One photo carried by the official China Daily newspaper showed a supermarket shelf stripped nearly bare as a customer loaded water bottles into a shopping cart.
The water quality had now returned to normal, the government of Zhenjiang, in Jiangsu, said in a statement late Tuesday.
A resident in the city of three million told AFP the run on water appeared to have eased on Wednesday.
"There was panic buying of bottled water for a couple of days. But it stopped after we received a government notice clarifying that the tap water is safe now," the resident, who declined to be named, told AFP.
Zhenjiang officials would not comment when contacted by AFP on Wednesday. The South Korean Consulate in Shanghai, meanwhile, said it was not aware of the incident.
Phenol -- also called carbolic acid -- can irritate the eyes and skin, damage the liver and kidneys, and impair the nervous system if absorbed, according to the US Occupational Safety and Health Administration.

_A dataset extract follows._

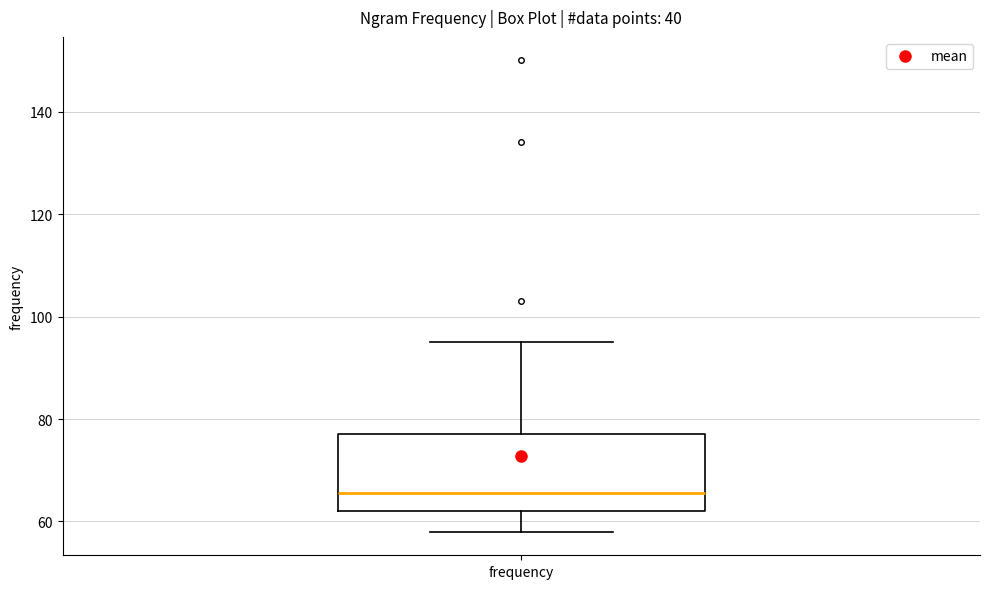

Where does the lower whisker of the box for frequency end on the y-axis? The values are not printed on the chart, so give them approximately, as read against the axis.

58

The incident comes hot on the heels of the more serious environmental scandal in Guangxi, where a 300-kilometre (190-mile) section of the Longjiang River was polluted by toxic cadmium and other waste.
Authorities have detained at least eight company executives and punished nine government officials over the case.
Many waterways in China have become heavily contaminated with toxic waste from factories and farms -- pollution blamed on more than three decades of rapid economic growth and lax enforcement of environmental protection laws.